= Source data =
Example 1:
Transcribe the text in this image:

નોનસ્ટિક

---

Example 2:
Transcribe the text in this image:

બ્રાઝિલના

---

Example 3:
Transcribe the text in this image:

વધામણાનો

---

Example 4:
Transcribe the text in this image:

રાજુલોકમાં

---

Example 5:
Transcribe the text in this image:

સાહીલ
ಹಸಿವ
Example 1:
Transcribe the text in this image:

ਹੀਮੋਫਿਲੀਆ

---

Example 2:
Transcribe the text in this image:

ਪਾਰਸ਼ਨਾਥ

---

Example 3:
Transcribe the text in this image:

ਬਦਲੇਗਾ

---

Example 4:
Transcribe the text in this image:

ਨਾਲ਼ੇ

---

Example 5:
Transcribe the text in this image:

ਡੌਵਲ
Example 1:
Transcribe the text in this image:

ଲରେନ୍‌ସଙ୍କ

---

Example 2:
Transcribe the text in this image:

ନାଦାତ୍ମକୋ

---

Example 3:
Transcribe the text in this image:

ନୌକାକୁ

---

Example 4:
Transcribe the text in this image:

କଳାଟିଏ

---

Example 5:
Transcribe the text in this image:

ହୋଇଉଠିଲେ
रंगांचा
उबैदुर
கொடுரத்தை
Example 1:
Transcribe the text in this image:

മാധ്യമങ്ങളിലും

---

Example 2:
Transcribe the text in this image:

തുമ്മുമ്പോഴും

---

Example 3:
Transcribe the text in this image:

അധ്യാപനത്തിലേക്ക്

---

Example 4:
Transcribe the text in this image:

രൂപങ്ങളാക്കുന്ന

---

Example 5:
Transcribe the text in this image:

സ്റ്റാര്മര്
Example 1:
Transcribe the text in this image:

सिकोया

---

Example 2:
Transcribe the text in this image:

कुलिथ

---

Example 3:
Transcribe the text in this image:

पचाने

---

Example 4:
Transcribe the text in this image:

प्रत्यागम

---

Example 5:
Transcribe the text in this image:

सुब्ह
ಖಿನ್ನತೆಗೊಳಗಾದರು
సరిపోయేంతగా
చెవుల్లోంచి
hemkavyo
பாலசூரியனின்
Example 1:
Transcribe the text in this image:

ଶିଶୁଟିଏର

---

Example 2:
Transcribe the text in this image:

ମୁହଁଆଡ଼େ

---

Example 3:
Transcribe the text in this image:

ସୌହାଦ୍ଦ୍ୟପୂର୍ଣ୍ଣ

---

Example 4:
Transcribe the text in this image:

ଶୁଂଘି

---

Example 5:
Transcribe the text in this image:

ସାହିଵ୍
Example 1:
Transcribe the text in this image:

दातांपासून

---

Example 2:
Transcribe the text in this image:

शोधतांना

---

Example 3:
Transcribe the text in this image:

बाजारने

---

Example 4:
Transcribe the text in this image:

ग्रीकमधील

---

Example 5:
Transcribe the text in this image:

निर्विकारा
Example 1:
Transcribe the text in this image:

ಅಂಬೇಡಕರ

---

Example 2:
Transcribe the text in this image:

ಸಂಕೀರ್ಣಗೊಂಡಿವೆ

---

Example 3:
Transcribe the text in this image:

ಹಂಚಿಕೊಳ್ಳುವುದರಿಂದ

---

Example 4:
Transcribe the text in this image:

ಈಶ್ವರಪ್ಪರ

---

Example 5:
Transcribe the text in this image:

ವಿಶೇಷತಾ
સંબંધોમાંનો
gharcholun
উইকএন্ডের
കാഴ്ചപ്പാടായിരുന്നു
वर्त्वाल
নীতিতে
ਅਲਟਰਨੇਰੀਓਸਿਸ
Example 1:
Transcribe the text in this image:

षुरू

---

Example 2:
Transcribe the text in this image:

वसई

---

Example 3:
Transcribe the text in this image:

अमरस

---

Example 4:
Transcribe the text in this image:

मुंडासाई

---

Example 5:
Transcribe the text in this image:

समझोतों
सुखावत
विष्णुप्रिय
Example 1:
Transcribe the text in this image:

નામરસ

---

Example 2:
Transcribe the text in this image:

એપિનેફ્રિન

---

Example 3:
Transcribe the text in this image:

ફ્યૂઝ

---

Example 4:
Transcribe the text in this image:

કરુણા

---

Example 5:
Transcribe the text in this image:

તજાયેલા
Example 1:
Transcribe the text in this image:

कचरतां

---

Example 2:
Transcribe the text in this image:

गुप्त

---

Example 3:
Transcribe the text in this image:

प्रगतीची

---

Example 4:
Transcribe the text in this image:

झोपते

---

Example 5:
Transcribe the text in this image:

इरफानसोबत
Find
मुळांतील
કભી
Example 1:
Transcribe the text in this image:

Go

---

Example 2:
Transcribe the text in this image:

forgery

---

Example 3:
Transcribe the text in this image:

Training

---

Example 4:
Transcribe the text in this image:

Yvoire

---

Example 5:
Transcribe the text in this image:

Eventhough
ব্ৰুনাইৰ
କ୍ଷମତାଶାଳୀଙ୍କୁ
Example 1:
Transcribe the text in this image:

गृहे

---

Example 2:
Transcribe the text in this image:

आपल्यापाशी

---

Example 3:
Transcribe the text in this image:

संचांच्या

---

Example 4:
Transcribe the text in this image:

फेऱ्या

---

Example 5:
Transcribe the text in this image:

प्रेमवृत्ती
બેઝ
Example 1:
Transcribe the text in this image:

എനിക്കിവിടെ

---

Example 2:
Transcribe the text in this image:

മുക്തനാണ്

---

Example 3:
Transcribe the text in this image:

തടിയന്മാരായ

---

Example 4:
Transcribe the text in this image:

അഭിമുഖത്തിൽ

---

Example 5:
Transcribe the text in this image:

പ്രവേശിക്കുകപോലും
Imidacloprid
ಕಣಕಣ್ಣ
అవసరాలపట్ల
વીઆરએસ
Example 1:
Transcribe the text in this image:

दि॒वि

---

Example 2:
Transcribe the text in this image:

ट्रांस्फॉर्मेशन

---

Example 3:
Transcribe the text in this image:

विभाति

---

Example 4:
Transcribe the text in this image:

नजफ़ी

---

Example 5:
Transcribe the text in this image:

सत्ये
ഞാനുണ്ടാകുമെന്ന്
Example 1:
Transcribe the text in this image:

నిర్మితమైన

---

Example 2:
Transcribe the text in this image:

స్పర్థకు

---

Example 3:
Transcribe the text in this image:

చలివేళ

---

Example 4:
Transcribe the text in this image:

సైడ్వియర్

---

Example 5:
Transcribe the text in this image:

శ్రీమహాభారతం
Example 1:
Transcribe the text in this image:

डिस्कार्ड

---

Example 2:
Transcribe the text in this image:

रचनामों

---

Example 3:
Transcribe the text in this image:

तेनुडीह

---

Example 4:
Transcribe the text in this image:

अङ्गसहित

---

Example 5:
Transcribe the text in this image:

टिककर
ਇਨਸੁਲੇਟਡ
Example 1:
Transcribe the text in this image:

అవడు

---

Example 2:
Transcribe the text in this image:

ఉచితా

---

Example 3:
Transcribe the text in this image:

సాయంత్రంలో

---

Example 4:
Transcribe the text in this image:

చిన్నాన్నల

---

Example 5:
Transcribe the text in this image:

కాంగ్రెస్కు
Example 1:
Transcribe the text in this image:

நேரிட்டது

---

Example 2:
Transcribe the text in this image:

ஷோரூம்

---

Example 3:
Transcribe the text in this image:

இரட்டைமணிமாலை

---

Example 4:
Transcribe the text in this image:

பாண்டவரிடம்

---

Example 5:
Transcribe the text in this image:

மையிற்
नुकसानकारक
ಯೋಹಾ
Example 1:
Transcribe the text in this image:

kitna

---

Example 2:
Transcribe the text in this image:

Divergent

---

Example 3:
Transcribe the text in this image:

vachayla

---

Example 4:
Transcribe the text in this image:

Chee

= Description of the task =
Down to the last line, retype the entries above exactly.

= Output of the exercise =
Example 1:
Transcribe the text in this image:

નોનસ્ટિક

---

Example 2:
Transcribe the text in this image:

બ્રાઝિલના

---

Example 3:
Transcribe the text in this image:

વધામણાનો

---

Example 4:
Transcribe the text in this image:

રાજુલોકમાં

---

Example 5:
Transcribe the text in this image:

સાહીલ
ಹಸಿವ
Example 1:
Transcribe the text in this image:

ਹੀਮੋਫਿਲੀਆ

---

Example 2:
Transcribe the text in this image:

ਪਾਰਸ਼ਨਾਥ

---

Example 3:
Transcribe the text in this image:

ਬਦਲੇਗਾ

---

Example 4:
Transcribe the text in this image:

ਨਾਲ਼ੇ

---

Example 5:
Transcribe the text in this image:

ਡੌਵਲ
Example 1:
Transcribe the text in this image:

ଲରେନ୍‌ସଙ୍କ

---

Example 2:
Transcribe the text in this image:

ନାଦାତ୍ମକୋ

---

Example 3:
Transcribe the text in this image:

ନୌକାକୁ

---

Example 4:
Transcribe the text in this image:

କଳାଟିଏ

---

Example 5:
Transcribe the text in this image:

ହୋଇଉଠିଲେ
रंगांचा
उबैदुर
கொடுரத்தை
Example 1:
Transcribe the text in this image:

മാധ്യമങ്ങളിലും

---

Example 2:
Transcribe the text in this image:

തുമ്മുമ്പോഴും

---

Example 3:
Transcribe the text in this image:

അധ്യാപനത്തിലേക്ക്

---

Example 4:
Transcribe the text in this image:

രൂപങ്ങളാക്കുന്ന

---

Example 5:
Transcribe the text in this image:

സ്റ്റാര്മര്
Example 1:
Transcribe the text in this image:

सिकोया

---

Example 2:
Transcribe the text in this image:

कुलिथ

---

Example 3:
Transcribe the text in this image:

पचाने

---

Example 4:
Transcribe the text in this image:

प्रत्यागम

---

Example 5:
Transcribe the text in this image:

सुब्ह
ಖಿನ್ನತೆಗೊಳಗಾದರು
సరిపోయేంతగా
చెవుల్లోంచి
hemkavyo
பாலசூரியனின்
Example 1:
Transcribe the text in this image:

ଶିଶୁଟିଏର

---

Example 2:
Transcribe the text in this image:

ମୁହଁଆଡ଼େ

---

Example 3:
Transcribe the text in this image:

ସୌହାଦ୍ଦ୍ୟପୂର୍ଣ୍ଣ

---

Example 4:
Transcribe the text in this image:

ଶୁଂଘି

---

Example 5:
Transcribe the text in this image:

ସାହିଵ୍
Example 1:
Transcribe the text in this image:

दातांपासून

---

Example 2:
Transcribe the text in this image:

शोधतांना

---

Example 3:
Transcribe the text in this image:

बाजारने

---

Example 4:
Transcribe the text in this image:

ग्रीकमधील

---

Example 5:
Transcribe the text in this image:

निर्विकारा
Example 1:
Transcribe the text in this image:

ಅಂಬೇಡಕರ

---

Example 2:
Transcribe the text in this image:

ಸಂಕೀರ್ಣಗೊಂಡಿವೆ

---

Example 3:
Transcribe the text in this image:

ಹಂಚಿಕೊಳ್ಳುವುದರಿಂದ

---

Example 4:
Transcribe the text in this image:

ಈಶ್ವರಪ್ಪರ

---

Example 5:
Transcribe the text in this image:

ವಿಶೇಷತಾ
સંબંધોમાંનો
gharcholun
উইকএন্ডের
കാഴ്ചപ്പാടായിരുന്നു
वर्त्वाल
নীতিতে
ਅਲਟਰਨੇਰੀਓਸਿਸ
Example 1:
Transcribe the text in this image:

षुरू

---

Example 2:
Transcribe the text in this image:

वसई

---

Example 3:
Transcribe the text in this image:

अमरस

---

Example 4:
Transcribe the text in this image:

मुंडासाई

---

Example 5:
Transcribe the text in this image:

समझोतों
सुखावत
विष्णुप्रिय
Example 1:
Transcribe the text in this image:

નામરસ

---

Example 2:
Transcribe the text in this image:

એપિનેફ્રિન

---

Example 3:
Transcribe the text in this image:

ફ્યૂઝ

---

Example 4:
Transcribe the text in this image:

કરુણા

---

Example 5:
Transcribe the text in this image:

તજાયેલા
Example 1:
Transcribe the text in this image:

कचरतां

---

Example 2:
Transcribe the text in this image:

गुप्त

---

Example 3:
Transcribe the text in this image:

प्रगतीची

---

Example 4:
Transcribe the text in this image:

झोपते

---

Example 5:
Transcribe the text in this image:

इरफानसोबत
Find
मुळांतील
કભી
Example 1:
Transcribe the text in this image:

Go

---

Example 2:
Transcribe the text in this image:

forgery

---

Example 3:
Transcribe the text in this image:

Training

---

Example 4:
Transcribe the text in this image:

Yvoire

---

Example 5:
Transcribe the text in this image:

Eventhough
ব্ৰুনাইৰ
କ୍ଷମତାଶାଳୀଙ୍କୁ
Example 1:
Transcribe the text in this image:

गृहे

---

Example 2:
Transcribe the text in this image:

आपल्यापाशी

---

Example 3:
Transcribe the text in this image:

संचांच्या

---

Example 4:
Transcribe the text in this image:

फेऱ्या

---

Example 5:
Transcribe the text in this image:

प्रेमवृत्ती
બેઝ
Example 1:
Transcribe the text in this image:

എനിക്കിവിടെ

---

Example 2:
Transcribe the text in this image:

മുക്തനാണ്

---

Example 3:
Transcribe the text in this image:

തടിയന്മാരായ

---

Example 4:
Transcribe the text in this image:

അഭിമുഖത്തിൽ

---

Example 5:
Transcribe the text in this image:

പ്രവേശിക്കുകപോലും
Imidacloprid
ಕಣಕಣ್ಣ
అవసరాలపట్ల
વીઆરએસ
Example 1:
Transcribe the text in this image:

दि॒वि

---

Example 2:
Transcribe the text in this image:

ट्रांस्फॉर्मेशन

---

Example 3:
Transcribe the text in this image:

विभाति

---

Example 4:
Transcribe the text in this image:

नजफ़ी

---

Example 5:
Transcribe the text in this image:

सत्ये
ഞാനുണ്ടാകുമെന്ന്
Example 1:
Transcribe the text in this image:

నిర్మితమైన

---

Example 2:
Transcribe the text in this image:

స్పర్థకు

---

Example 3:
Transcribe the text in this image:

చలివేళ

---

Example 4:
Transcribe the text in this image:

సైడ్వియర్

---

Example 5:
Transcribe the text in this image:

శ్రీమహాభారతం
Example 1:
Transcribe the text in this image:

डिस्कार्ड

---

Example 2:
Transcribe the text in this image:

रचनामों

---

Example 3:
Transcribe the text in this image:

तेनुडीह

---

Example 4:
Transcribe the text in this image:

अङ्गसहित

---

Example 5:
Transcribe the text in this image:

टिककर
ਇਨਸੁਲੇਟਡ
Example 1:
Transcribe the text in this image:

అవడు

---

Example 2:
Transcribe the text in this image:

ఉచితా

---

Example 3:
Transcribe the text in this image:

సాయంత్రంలో

---

Example 4:
Transcribe the text in this image:

చిన్నాన్నల

---

Example 5:
Transcribe the text in this image:

కాంగ్రెస్కు
Example 1:
Transcribe the text in this image:

நேரிட்டது

---

Example 2:
Transcribe the text in this image:

ஷோரூம்

---

Example 3:
Transcribe the text in this image:

இரட்டைமணிமாலை

---

Example 4:
Transcribe the text in this image:

பாண்டவரிடம்

---

Example 5:
Transcribe the text in this image:

மையிற்
नुकसानकारक
ಯೋಹಾ
Example 1:
Transcribe the text in this image:

kitna

---

Example 2:
Transcribe the text in this image:

Divergent

---

Example 3:
Transcribe the text in this image:

vachayla

---

Example 4:
Transcribe the text in this image:

Chee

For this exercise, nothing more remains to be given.